Energean, the oil and gas producer focused on the Mediterranean, is pleased to announce that it has entered into a conditional sale and purchase agreement to acquire Edison Exploration & Production S.p.A. (“Edison E&P”) from Edison S.p.A. (“Edison”) (the “Acquisition”) for US$750 million, to be adjusted for working capital, with additional contingent consideration of US$100 million payable following first gas from the Cassiopea development (expected 2022), offshore Italy.
Edison E&P’s portfolio of assets includes producing assets in Egypt, Italy, Algeria, the UK North Sea and Croatia, development assets in Egypt, Italy and Norway and balanced-risk exploration opportunities across the portfolio. The Edison E&P portfolio adds working interest 2P reserves of 292 mmboe and 2018 net working interest production of 69 kboe/d.

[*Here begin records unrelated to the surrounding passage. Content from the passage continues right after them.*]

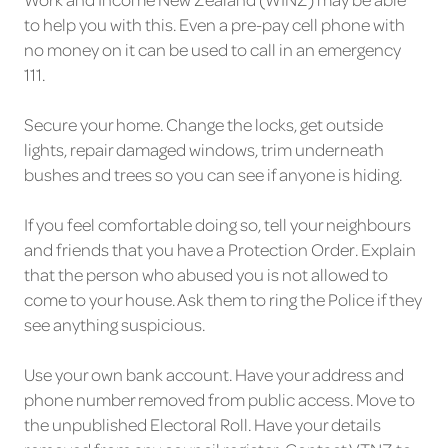
to help you with this. Even a pre-pay cell phone with
no money on it can be used to call in an emergency
111.
Secure your home. Change the locks, get outside
lights, repair damaged windows, trim underneath
bushes and trees so you can see if anyone is hiding.
If you feel comfortable doing so, tell your neighbours
and friends that you have a Protection Order. Explain
that the person who abused you is not allowed to
come to your house. Ask them to ring the Police if they
see anything suspicious.
Use your own bank account. Have your address and
phone number removed from public access. Move to
the unpublished Electoral Roll. Have your details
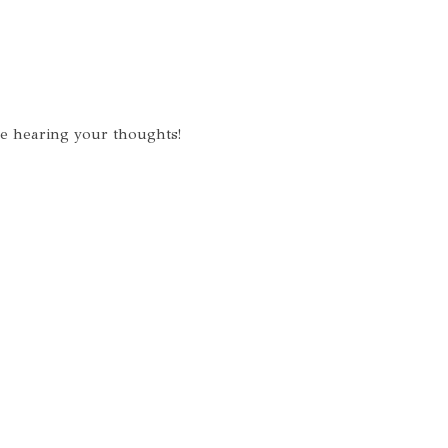
ve hearing your thoughts!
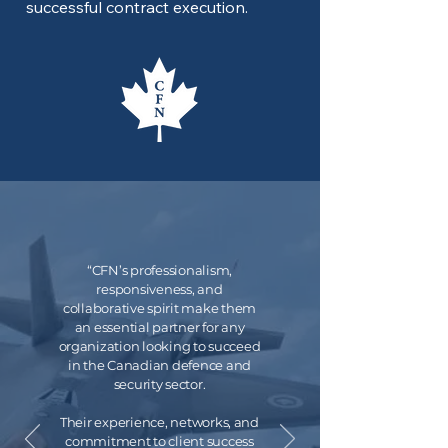
successful contract execution.
“CFN’s professionalism,
responsiveness, and
collaborative spirit make them
an essential partner for any
organization looking to succeed
in the Canadian defence and
security sector.
Their experience, networks, and
commitment to client success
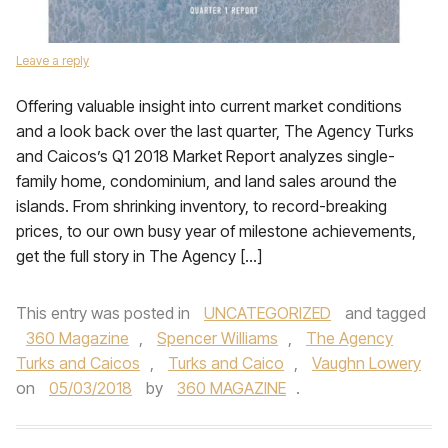
Leave a reply
Offering valuable insight into current market conditions
and a look back over the last quarter, The Agency Turks
and Caicos’s Q1 2018 Market Report analyzes single-
family home, condominium, and land sales around the
islands. From shrinking inventory, to record-breaking
prices, to our own busy year of milestone achievements,
get the full story in The Agency […]
This entry was posted in
UNCATEGORIZED
and tagged
360 Magazine
,
Spencer Williams
,
The Agency
Turks and Caicos
,
Turks and Caico
,
Vaughn Lowery
on
05/03/2018
by
360 MAGAZINE
.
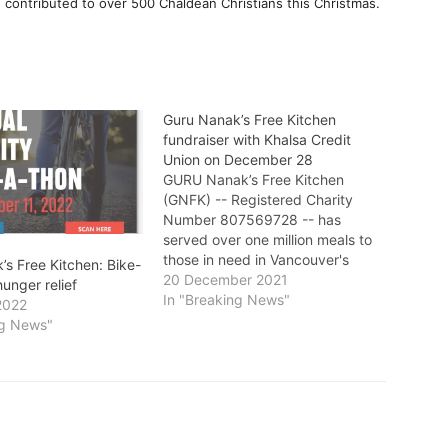
contributed to over 500 Chaldean Christians this Christmas.
Guru Nanak’s Free Kitchen
fundraiser with Khalsa Credit
Union on December 28
GURU Nanak’s Free Kitchen
(GNFK) -- Registered Charity
Number 807569728 -- has
served over one million meals to
those in need in Vancouver's
’s Free Kitchen: Bike-
Downtown Eastside (DTES) and
20 December 2021
hunger relief
elsewhere since its inception in
In "Breaking News"
2022
2006. Since 2009, Khalsa Credit
ng News"
Union have supported GNFK
with a donation of two fully
equipped one-tonne food…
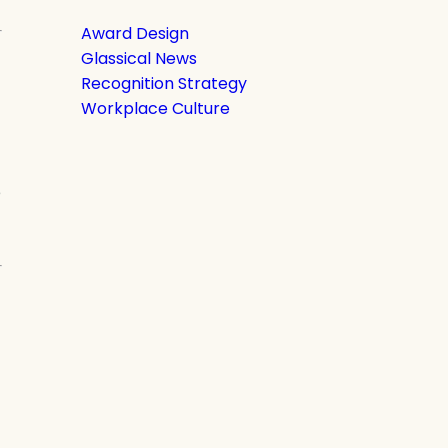
Award Design
Glassical News
Recognition Strategy
Workplace Culture
e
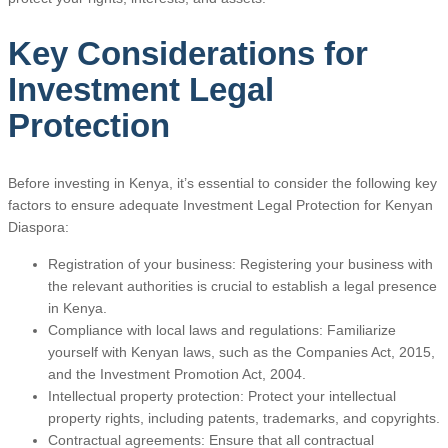
Key Considerations for
Investment Legal
Protection
Before investing in Kenya, it’s essential to consider the following key
factors to ensure adequate Investment Legal Protection for Kenyan
Diaspora:
Registration of your business: Registering your business with
the relevant authorities is crucial to establish a legal presence
in Kenya.
Compliance with local laws and regulations: Familiarize
yourself with Kenyan laws, such as the Companies Act, 2015,
and the Investment Promotion Act, 2004.
Intellectual property protection: Protect your intellectual
property rights, including patents, trademarks, and copyrights.
Contractual agreements: Ensure that all contractual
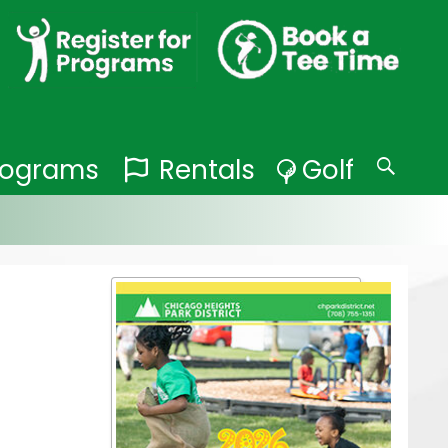
Programs
Rentals
Golf
Search
for:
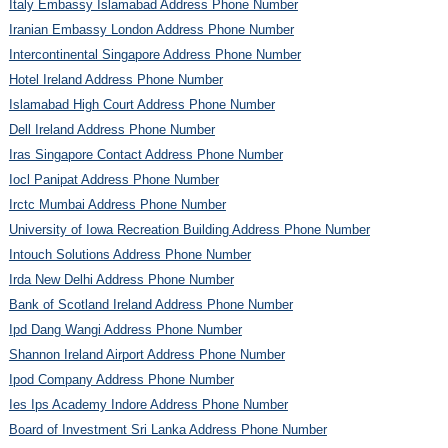
Italy Embassy Islamabad Address Phone Number
Iranian Embassy London Address Phone Number
Intercontinental Singapore Address Phone Number
Hotel Ireland Address Phone Number
Islamabad High Court Address Phone Number
Dell Ireland Address Phone Number
Iras Singapore Contact Address Phone Number
Iocl Panipat Address Phone Number
Irctc Mumbai Address Phone Number
University of Iowa Recreation Building Address Phone Number
Intouch Solutions Address Phone Number
Irda New Delhi Address Phone Number
Bank of Scotland Ireland Address Phone Number
Ipd Dang Wangi Address Phone Number
Shannon Ireland Airport Address Phone Number
Ipod Company Address Phone Number
Ies Ips Academy Indore Address Phone Number
Board of Investment Sri Lanka Address Phone Number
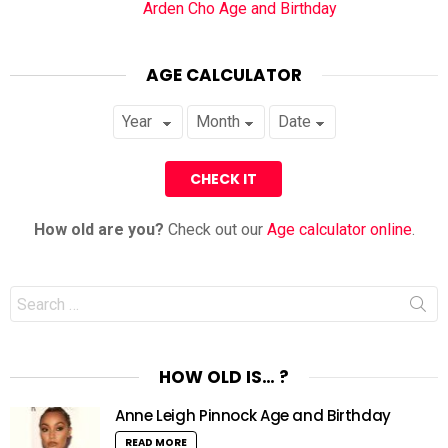
Arden Cho Age and Birthday
AGE CALCULATOR
How old are you?
Check out our
Age calculator online
.
Search
for:
HOW OLD IS… ?
Anne Leigh Pinnock Age and Birthday
READ MORE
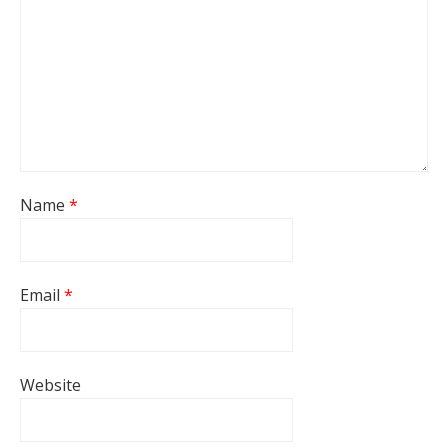
Name
*
Email
*
Website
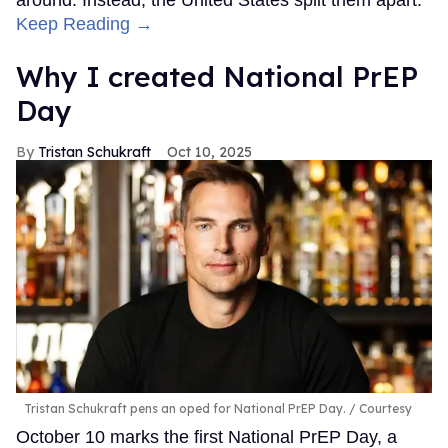
Keep Reading →
Why I created National PrEP
Day
Tristan Schukraft
Oct 10, 2025
Tristan Schukraft pens an oped for National PrEP Day.
Courtesy
October 10 marks the first National PrEP Day, a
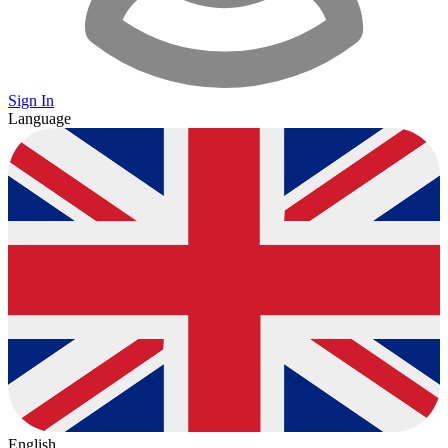
Sign In
Language
English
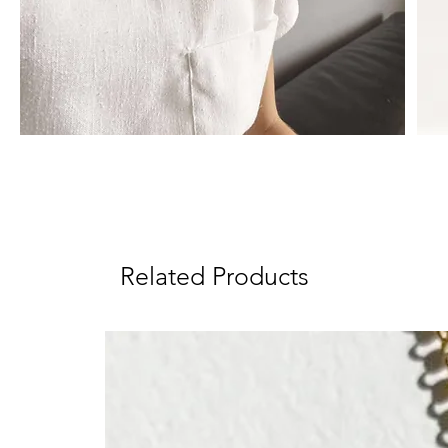
Related Products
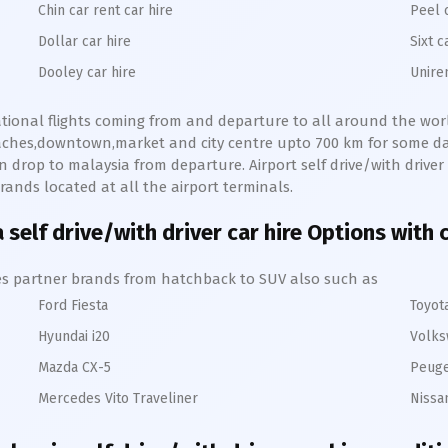
Chin car rent car hire
Peel 
Dollar car hire
Sixt c
Dooley car hire
Unire
national flights coming from and departure to all around the world
eaches,downtown,market and city centre upto 700 km for some day
 drop to malaysia from departure. Airport self drive/with driver c
rands located at all the airport terminals.
 self drive/with driver car hire Options with 
hires partner brands from hatchback to SUV also such as
Ford Fiesta
Toyot
Hyundai i20
Volks
Mazda CX-5
Peuge
Mercedes Vito Traveliner
Nissa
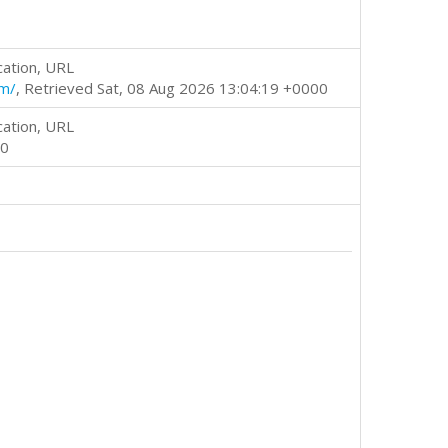
cation, URL
tm/
, Retrieved Sat, 08 Aug 2026 13:04:19 +0000
cation, URL
00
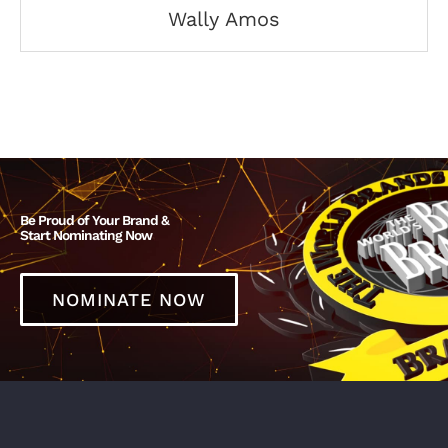
Wally Amos
Be Proud of Your Brand &
Start Nominating Now
NOMINATE NOW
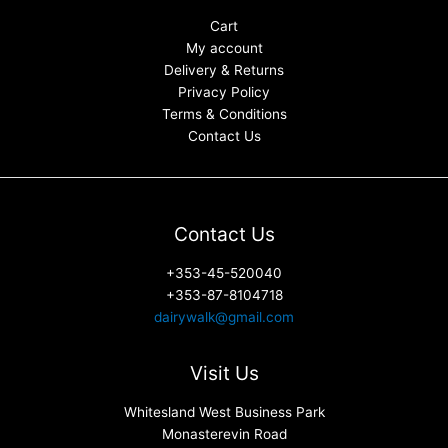
Cart
My account
Delivery & Returns
Privacy Policy
Terms & Conditions
Contact Us
Contact Us
+353-45-520040
+353-87-8104718
dairywalk@gmail.com
Visit Us
Whitesland West Business Park
Monasterevin Road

The Acquisition of Edison E&P on attractive metrics is in line with Energean’s stated strategy of creating the leading independent, gas-focused E&P company in the Mediterranean. It will significantly increase Energean’s scale and diversification by adding a complementary portfolio of accretive development, appraisal and exploration opportunities, whilst immediately contributing EBITDAX and cashflow to support the Enlarged Group’s strategic growth and medium term ambition to start paying a dividend.
Mathios Rigas, Chief Executive of Energean, commented:
“The acquisition of Edison E&P establishes Energean as the leading independent, gas focused E&P company in the Mediterranean with a mainly operated, low cost, gas weighted portfolio, with the capability, focus and team to prosper in our rapidly changing industry. It will diversify Energean into a multi-country, multi-asset, full-cycle E&P company with scale, material cash flows, significant growth and portfolio optionality. Edison E&P brings with it an exceptional team and I look forward to working with them as we build on the multiple opportunities ahead of us.”
“Together, our priority is to maximise the economic value of the combined portfolio, whilst retaining as a key priority delivery of Karish and Tanin First Gas into Israel in Q1 2021. Since 2007, Energean has delivered significant growth and value for our investors and this acquisition is the next important step on this growth and value journey.”
The Acquisition is subject to relevant anti-trust and regulatory approvals. Since the Acquisition constitutes a reverse takeover for the purposes of the Listing Rules, Energean will need to seek shareholder approval and re-admission of its ordinary shares to the Official List upon completion of the Acquisition, which is targeted by Q4 2019.